Walid Obeidat, Jordan's new ambassador to Israel, a member of one of Jordan's largest and most influential tribes, deserves an award for being one of the most courageous diplomats not only in his country, but in the entire Arab world.
His tribe has now "disowned" him because he agreed to serve as ambassador to Israel, which has a peace treaty with Jordan.
This is a particularly harsh punishment: it means that Obeidat would no longer enjoy the backing of his tribe.
Clans often "disown" one of their members when he or she is involved in an extremely serious crime or an act of treason.
It also means that he and his wife and children would be boycotted by the tribe for the rest of their lives.
Obeidat is courageous not only because he decided openly to challenge his tribe, but also for rejecting a $5 million bribe that was offered to him by the tribe in return for turning down the offer.
The tribe had also offered to nominate him as as its candidate in the upcoming parliamentary election, but Obeidat insisted on rejecting that offer, as well.
A defiant Obeidat is set to assume his new job this week after presenting his credentials to President Shimon Peres.
"By accepting this post, he has crossed all the red lines," the Obeidat tribe said in a statement published last week. "The tribe was and remains loyal to the liberation of all Palestinian land, from the [Jordan] river to the [Mediterranean] sea."
The Jordanian tribe is now planning a huge rally against Israel that will coincide with the ambassador's arrival in Tel Aviv. Other tribes have been invited to join the rally, posing a major and unprecedented challenge to the monarchy.
By coming out against the decision to appoint a new ambassador to Israel, the Obeidat tribe is openly challenging King Abdullah and questioning his policies and decisions.
The Obeidat's response to the appointment of the new ambassador is a sign of increased tensions between Jordan's King Abdullah II and the kingdom's Bedouin tribes.
This is not about hating Israel as much as it is about King Abdullah losing the traditional support and loyalty of his kingdom's tribes.
Some of these tribes have recently come out in public against the beleaguered monarch, who is already facing strong criticism for failing to implement meaningful reforms and combat rampant corruption.
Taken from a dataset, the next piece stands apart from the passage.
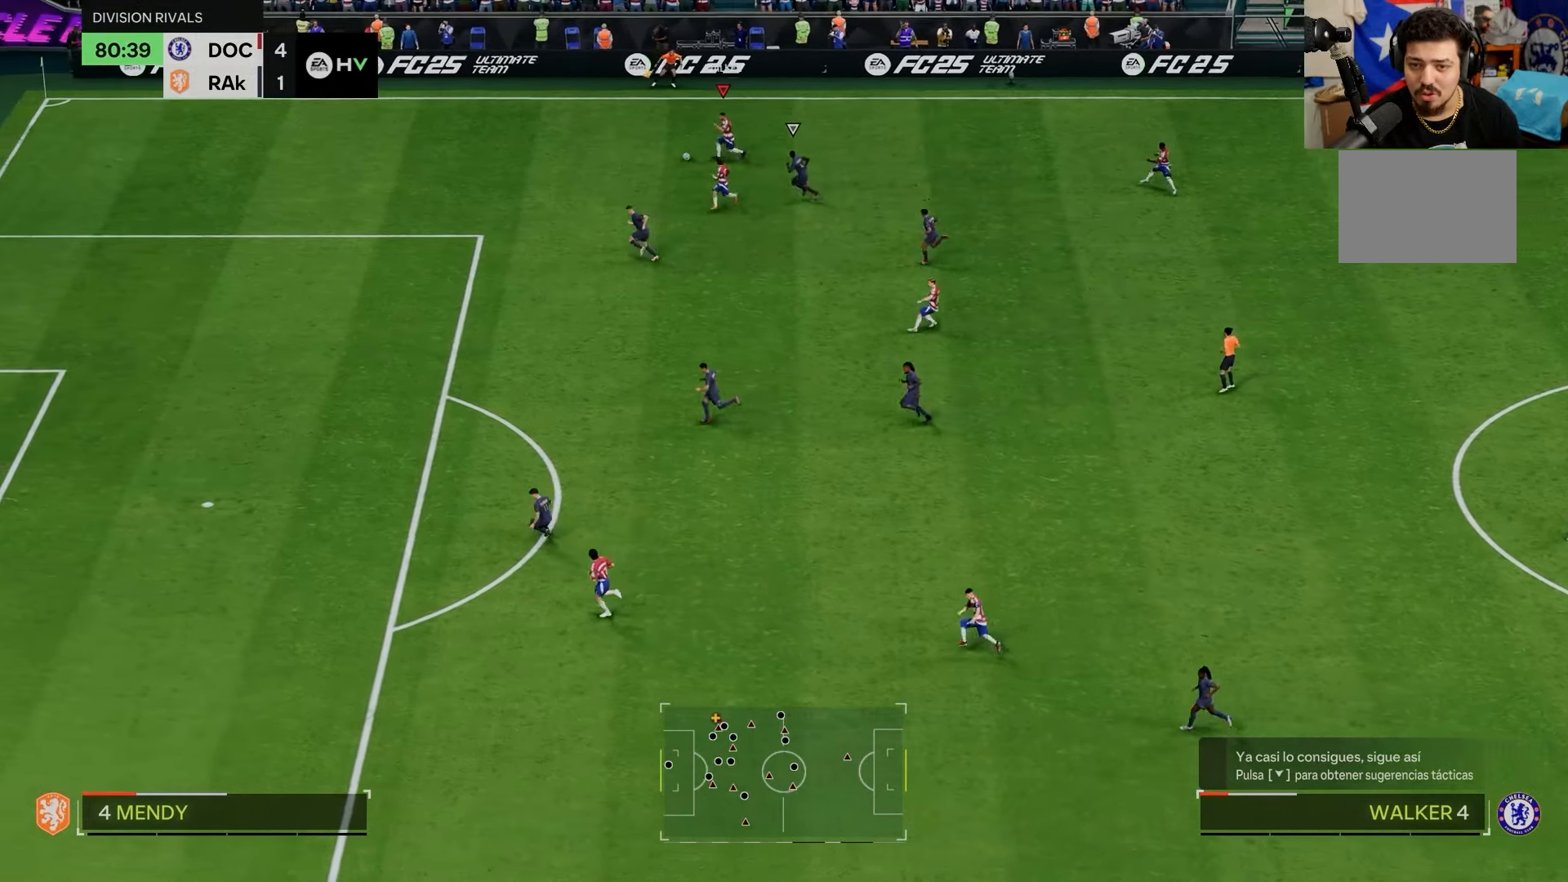
{"buttons": [], "left_stick": "down", "events": [[167, "left_stick", "down-left"], [283, "R2", "up"], [433, "left_stick", "down"]]}
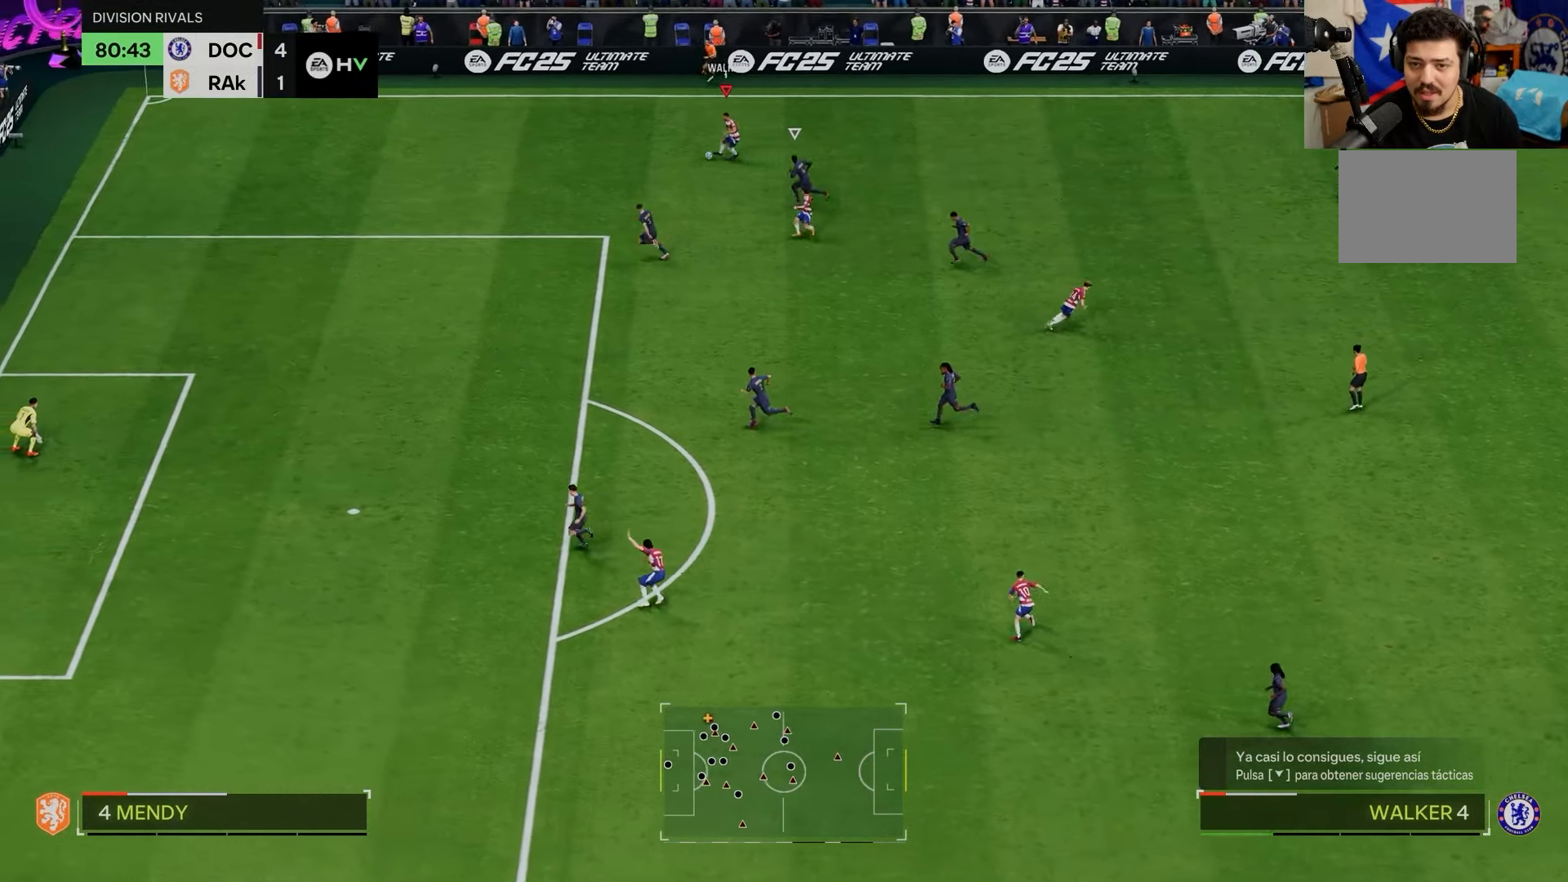
{"buttons": ["R2"], "left_stick": "down", "events": [[450, "R2", "down"]]}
Yet these tribes have also stopped the Jordanian authorities from taking legal action against members who are suspected of corruption and other crimes.
Some of the tribes, according to sources in Amman, have formed alliances with the king's Muslim Brotherhood rivals, who are spearheading the current wave of anti-government protests in Jordan.
There is nothing that King Abdullah can do at this stage other than attempt to "compensate" or "appease" his erstwhile supporters, probably by offering them financial aid and government jobs.
If the king fails to do so, his kingdom will be headed toward more instability in the coming weeks and months.